Deloitte’s most recent consumer outlook also found low- and middle-income households are “more price-sensitive and exercising greater caution in spending on nonessentials,” a category that would include going out on dates.
A continuation of a longer pullback on dating
While inflation has pushed many U.S. singles over the edge, they had already been pulling back on dating for a couple of years now.
More than half of Gen Z adults reported spending $0 a month on dating in a 2025 Bank of America Better Money Habits survey.
Ilana Dunn, a former Hinge content lead who now hosts the Seeing Other People podcast, previously told Fortune dating apps won’t make a comeback unless they push users into in-person activations and events. That’s a shift that, intentionally or not, also lets daters skip the cost of a sit-down dinner with a stranger they’ve never met.
Even Match Group CEO Spencer Rascoff recognizes how younger generations want to approach dating today.
“Gen Z wants to vibe their way through meeting people,” he said last year, adding the apps had come to feel like “a numbers game prioritizing metrics over experience.”

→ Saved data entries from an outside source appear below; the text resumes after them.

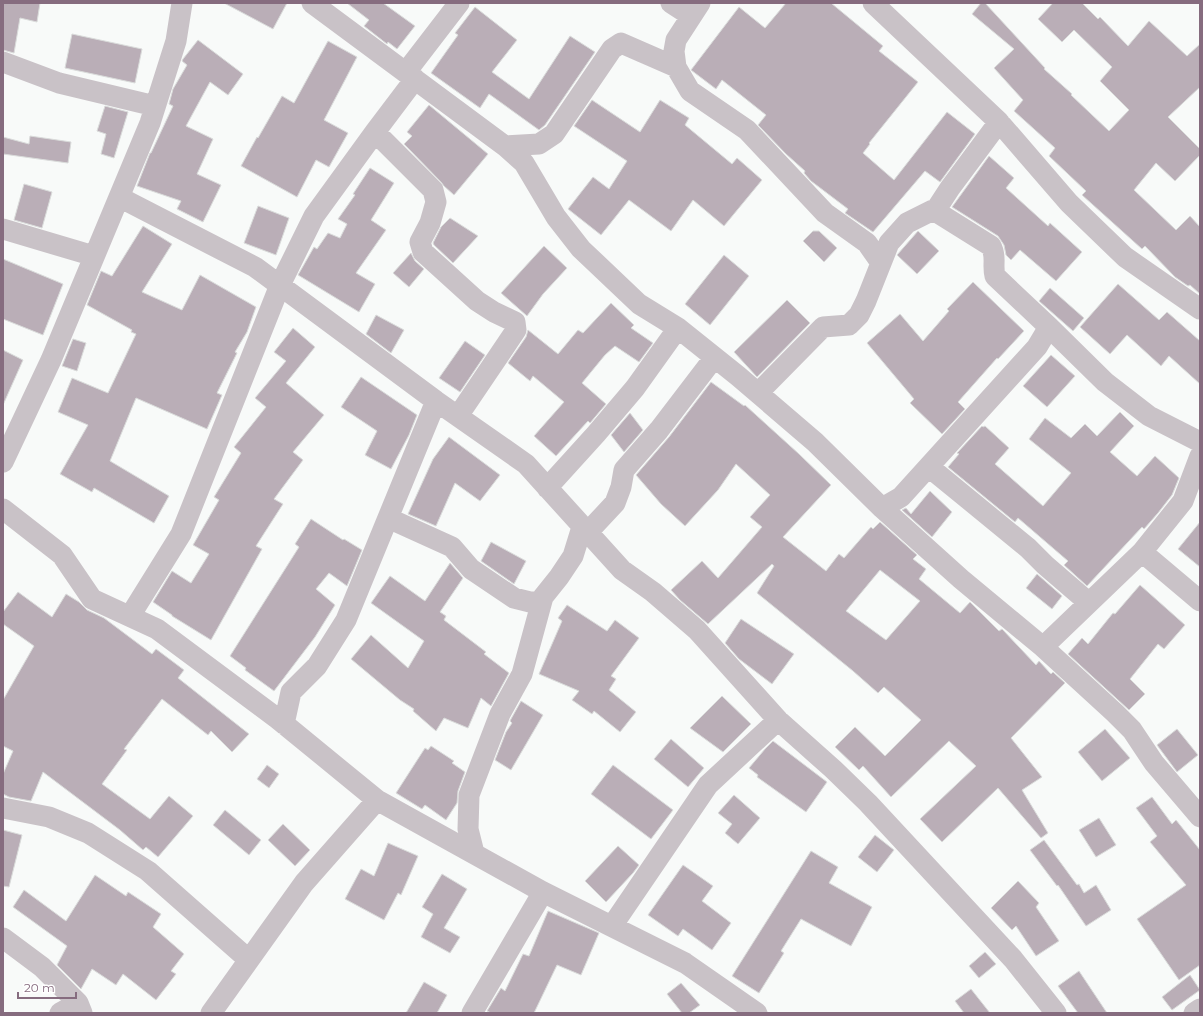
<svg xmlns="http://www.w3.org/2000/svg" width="1203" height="1016" font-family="Montserrat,sans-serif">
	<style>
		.building { fill: #baaeb7; stroke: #dadcdb; fill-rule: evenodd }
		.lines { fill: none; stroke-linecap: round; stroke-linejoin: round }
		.street { stroke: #c9c2c7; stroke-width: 21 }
	</style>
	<rect width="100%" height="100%" fill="#f8faf9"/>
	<path class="building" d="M3,3h37l-3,19 -17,-4 -6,35 -11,-3z
		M224,3h63l-14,26z
		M347,3h36l32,23 -18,23 -9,-7 -1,2 -23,-18 5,-6z
		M786,3h45l52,43 -4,5 39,31 -49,61 1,1 -7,9 31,27 53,-68 28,22 -35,48 -15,-11 -52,61 -28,-19 3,-4 -37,-28 -7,-8 1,-2 -19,-17 -28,-29 8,-10 -44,-35 -6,9 -25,-19 48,-63 26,21z
		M981,3h4l60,65 -1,1 28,25 -1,1 38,36 20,-21 -29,-29 12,-14 -38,-37 -12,12 -24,-23 15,-16h29l16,16 2,-2 28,29 21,-25 38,35 13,-12v43l-32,30 32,32v6l-25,26 -19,-18 -22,27 42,40 14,-14 10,11v67l-10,-9 -2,1 -13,-9 -30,-31 -3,3 -60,-54 4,-4 -37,-35 6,-8 -41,-37 9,-11 -29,-32 20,-19 -42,-35z
		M475,7l42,33 -25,32 37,27 41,-63 25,16 -50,73 -6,5 -50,-36 -9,14 -49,-35 27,-38 -3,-2z
		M72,34l70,15 -7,34 -70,-15z
		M198,40l45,34 -15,21 -18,-13 -24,44 27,13 -16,35 24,11 -18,37 -26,-13 4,-8 -44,-15 13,-33h1l22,-47 -4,-2 4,-15 14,-24 -5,-4 1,-2z
		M328,41l29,16 -33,63 24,13 -19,34 -13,-7 -19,37 -56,-31 16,-29 1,1 24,-42 12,7z
		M592,100l48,32 20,-32 29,18 -4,7 47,39 5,-6 25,22 -38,46 -31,-26 -22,31 -42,-31 -28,35 -33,-26 25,-32 16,12 18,-28 -53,-35z
		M429,105l59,49 -34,41 -10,-9 -3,-4 -37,-38 8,-8 -5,-4z
		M105,106l23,6 -14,46 -13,-4 5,-20 -9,-3z
		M30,136l41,6 -3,21 -65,-9v-17l26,7z
		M989,156l25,22 -8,10 42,38 2,-3 32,29 -26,29 -36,-31 -9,10 -5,-5 -2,-10 -6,-9 -46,-29z
		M370,168l24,15 -23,37 15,10 -30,43 19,11 -16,28 -61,-37 16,-28 3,2 11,-16 12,5 7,-14 -9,-5 17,-24 -2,-1z
		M24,184l28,8 -10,36 -28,-8z
		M258,206l31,12 -13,37 -32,-12z
		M450,218l28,18 -25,27 -19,-18 -1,-2 8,-16z
		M143,226l29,18 -30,48 40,18 18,-35 56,32 -9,25 -12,20 2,1 -20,40 5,2 -15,34 -71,-31 -26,63 59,35 -15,27 -60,-35 -2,4 -32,-18 28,-49 -30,-13 14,-34 36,15 28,-59 -5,-2 1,-2 -45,-25 14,-34 11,5z
		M813,231h6l18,17 -13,14 -21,-21z
		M918,231l21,20 -22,23 -20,-19z
		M544,246l23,22 -24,26 -16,22 -26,-23z
		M411,253l4,8 9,8 -15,18 -16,-14z
		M724,255l25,21 -39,49 -25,-21z
		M3,259l60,25 -20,51 -40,-16z
		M973,282l51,49 -26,28 -1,-1 -39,44 7,7 -23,25 -32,-31 4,-4 -47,-56 33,-29 23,27 26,-30 -2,-2z
		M1118,284l41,36 8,-8 33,29v43l-31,-28 -8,10 -34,-31 -17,19 -30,-27z
		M1050,288l34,30 -11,13 -34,-30z
		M787,300l23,23 -53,54 -23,-25z
		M611,303l23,22 -3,3 22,15 -14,19 -24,-16 -10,9 -23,28 24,21 -16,19 -2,-2 -32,35 -22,-20 30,-34 -31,-26 -3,5 -22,-18 18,-26 2,-7 30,24 20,-24 5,3z
		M376,315l28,15 -13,23 -25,-19z
		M293,328l22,19 -29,36 38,32 -31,37 10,8 -29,39 9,5 -27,42 6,3 -51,91 -39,-24v-1l-19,-13 19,-31 19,12 18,-29 -16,-9 26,-45 -5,-3 27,-44 -7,-6 32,-40 -11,-9 31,-37 -12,-9z
		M73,339l13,4 -9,28 -15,-5z
		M465,341l20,14 -25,37 -21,-14z
		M3,350l20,10 -20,45z
		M1051,355l24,21 -28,31 -24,-21z
		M361,377l56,38 -8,20 -18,34 -26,-14 12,-24 -36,-24z
		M711,382l33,24 1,-1 54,49 32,31 -48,52 43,34 13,-17 5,4 27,-31 2,2 7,-7 37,33 -4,4 13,10 -7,10 41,34 10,-11 29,29 3,-2 1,1 33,35 3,-4 12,13 2,-2 12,11 -54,55 31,39 -20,13 26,43 -7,5 -43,-50 -56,54 -22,-23 56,-53 -27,-25 -58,56 -28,-31 -4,4 -24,-23 20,-20 30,29 36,-36 -37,-33 -6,6 -25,-22 -96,-78 17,-27 -2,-2 -64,60 -28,-24 -9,-10 31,-29 16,17 44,-51 -12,-10 20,-22 -34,-31 -18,26 -33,36 -24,-22 -25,-29 33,-38zM880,570l40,31 -34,39 -40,-29z
		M1120,412l14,14 -24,26 27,24 18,-20 24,22 -7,17 -14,18 -14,16 -2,-2 -55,59 -23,-21 4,-4 -50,-43 -3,4 -67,-55 11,-13 -2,-1 25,-27 1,1 2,-1 24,22 -14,16 48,42 28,-33 -42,-34 16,-21 26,20 14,-14 12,12z
		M630,413l13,17 -19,22 -13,-17z
		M449,437l51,38 -20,26 -25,-18 -19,43 -28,-12 25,-55z
		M930,491l22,21 -20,25 -30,-27 4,-2 5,6z
		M311,519l32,21 1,-1 18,11 -15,36 -18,-13 -13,16 19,16 -20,32 -41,54 -29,-21 1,-2 -16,-12 69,-109 -4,-3z
		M1200,522v45l-22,-18z
		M491,542l35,19 -12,23 -33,-23z
		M450,563l13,15 -23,34 6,4 -2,4 42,32 -2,2 25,19 -18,33 -10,-8 -13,30 -24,-10 -8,13 -23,-20 1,-2 -14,-9 -49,-41 20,-24 37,33 16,-27 -53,-38 19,-27 35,25z
		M1037,574l25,22 -10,13 -26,-21z
		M1140,585l45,40 -21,24 -6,-5 -28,35 15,15 -16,16 -61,-56 14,-16 6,6 25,-31 2,1z
		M18,592l34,25 14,-23 13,8 8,8 17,8 48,36 4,-5 28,21 -6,8 71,56 -17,18 -21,-21 -3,4 -46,-36 -38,50 3,1 -25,34 48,35 19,-23 24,20 -35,41 -12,-10 -3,3 -23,-20 -77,-58 -12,29 -22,-4 -6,-3v-20l10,-23 -10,-5v-46l31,-54 -31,-22v-12z
		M567,605l40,26 8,-11 24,18 -28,38 5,3 -7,11 27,22 -16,20 -26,-21 -2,3 -20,-14 7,-9 -40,-17 23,-53 -4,-3z
		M741,619l53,35 -22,30 -33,-25 -14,-16z
		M722,696l29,28 -28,28 -33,-24z
		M521,701l22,14 -32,55 -16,-10 11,-28 6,-9 -2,-2 1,-2z
		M1105,729l25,29 -28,23 -24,-29z
		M1177,729l21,26 -21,17 -20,-27z
		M671,739l33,29 -16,19 -34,-28z
		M773,741l54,41 -21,30 -49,-35 1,-2 -9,-7 16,-19z
		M431,746l23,15 -2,2 13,9 -7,19 -1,12 -11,17 -21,-15 -3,4 -26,-16 29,-45 3,2z
		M267,765l12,9 -10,14 -12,-9z
		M613,765l60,45 -22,29 -60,-45z
		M734,795l26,23 -22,26 -13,-11 7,-9 -14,-11z
		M1152,797l20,27 4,-4 24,30v115l-21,15 -42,-61 49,-34 -36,-43 7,-6 -21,-28z
		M225,810l36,30 -12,15 -36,-30z
		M1099,818l17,27 -20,12 -17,-27z
		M283,824l27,26 -15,16 -27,-26z
		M3,830l19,5 -13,52 -6,-1z
		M875,835l19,15 -17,22 -19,-15z
		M1044,840l33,45 2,-1 5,9 12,-8 15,25 -25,16 -28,-41 -1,1 -27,-36z
		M388,843l30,13 -17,39 -3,-2 -14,27 -39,-21 16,-30 13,7z
		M618,846l21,19 -6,8 -27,29 -21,-21z
		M811,851l27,16 -9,16 43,24 -21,39 -50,-27 -20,32 3,2 -25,40 -27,-17z
		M683,865l30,21 -11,15 29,22 -19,27 -29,-21 -5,7 -30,-21z
		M442,874l25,15 -23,39 16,9 -10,16 -29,-16 12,-23 -11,-7z
		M95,875l31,21 2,-4 33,22 -8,13 31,27 -13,17 5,3 -20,26 -33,-26 -7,11 -24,-16 -11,20 -24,-24 10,-19 -54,-39 11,-17 42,31z
		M1018,881l21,22 -3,4 23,34 -23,15 -20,-30 -4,4 -21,-22z
		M548,911l51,22 -18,42 -24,-10 -23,48h-43l-4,-2 14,-23 4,3 18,-37 6,2z
		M985,952l11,12 -17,14 -10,-12z
		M1079,971l28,42h-29l-20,-27z
		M1190,975l10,15 -28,20 -10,-13z
		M424,982l23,13 -10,18h-31z
		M681,983l19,22 -11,8h-7l-15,-19z
		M971,989l19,24h-26l-9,-12z"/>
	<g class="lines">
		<path class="street" d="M312,3l193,143 19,17 32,54 25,32 58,55 39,24 60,48 77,66 67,66 79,71 82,68 72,66 17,17 22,33 46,54
			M671,3l20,13
			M700,3l-24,37 -2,11 2,16 14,24 57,39 78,83 42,30 14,20
			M873,3l126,119 70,81 56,54 75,52
			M3,62l56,21 96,23
			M406,72l53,-69
			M375,132l58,58 3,12 -6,21 -10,19 3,10 54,49 17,11 21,10 1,8 -58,86
			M505,146l34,-2 15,-10 58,-85 9,-6 55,24
			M119,197l136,70 181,134 90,63 96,106 31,22 44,38 81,90 55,49 35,34 145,156 43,54
			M935,211l56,35c6,11 1,18 4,30l54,51 56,55 44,34 51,26
			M3,229l91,27
			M758,393l65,-66 26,-2 10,-10 7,-14 23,-58 18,-20 26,-13 2,1 15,-23 49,-66
			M3,462l48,-102 99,-237 26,-82 6,-38
			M929,467l99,81 17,17 43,37
			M547,488l49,-54 39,-46 43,-60
			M882,508l19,-11 136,-150 12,-20
			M3,509l59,46 30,44 65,30 121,90 99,81 166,92 142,71 72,50
			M388,518l64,29 19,22 43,29 16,4 11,-1
			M587,533l28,-30 6,-16 3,-17 35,-40 55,-72
			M1142,552l58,49
			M130,616l51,-82 99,-249 34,-69 61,-84 40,-53
			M1043,647l99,-95 41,-51 17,-45
			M284,724l7,-32 26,-26 29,-46 90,-219
			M3,808l46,9 39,16 60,38 101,89
			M474,853l-6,-24 1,-34 31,-81 22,-40 21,-77 16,-20 14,-21 9,-29
			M612,926l96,-141 70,-65
			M3,938l39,29 36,36 4,10
			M60,1013l18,-10
			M211,1013l93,-130 73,-83
			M472,1013l71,-121
			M1194,1013l6,-4"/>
	</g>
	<rect width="1203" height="1016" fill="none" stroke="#866c7f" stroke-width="8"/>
	<path d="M18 992v6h58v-6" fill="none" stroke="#866c7f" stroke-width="2"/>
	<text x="24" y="992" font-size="12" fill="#866c7f" stroke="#ffffff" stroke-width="3" paint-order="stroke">20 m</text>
</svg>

“This leaves “people with the false impression that we prioritize metrics over experience,” Rascoff wrote in a LinkedIn letter last year. “That needs to change.”
For now, BMO’s Dilda argued, the way through the cost crunch is less about the size of the date and more about who you’re choosing to share your time with.
“With a dating budget and open financial communication with their partner,” he said, “Americans can keep the spark alive without setting flames to their budget.”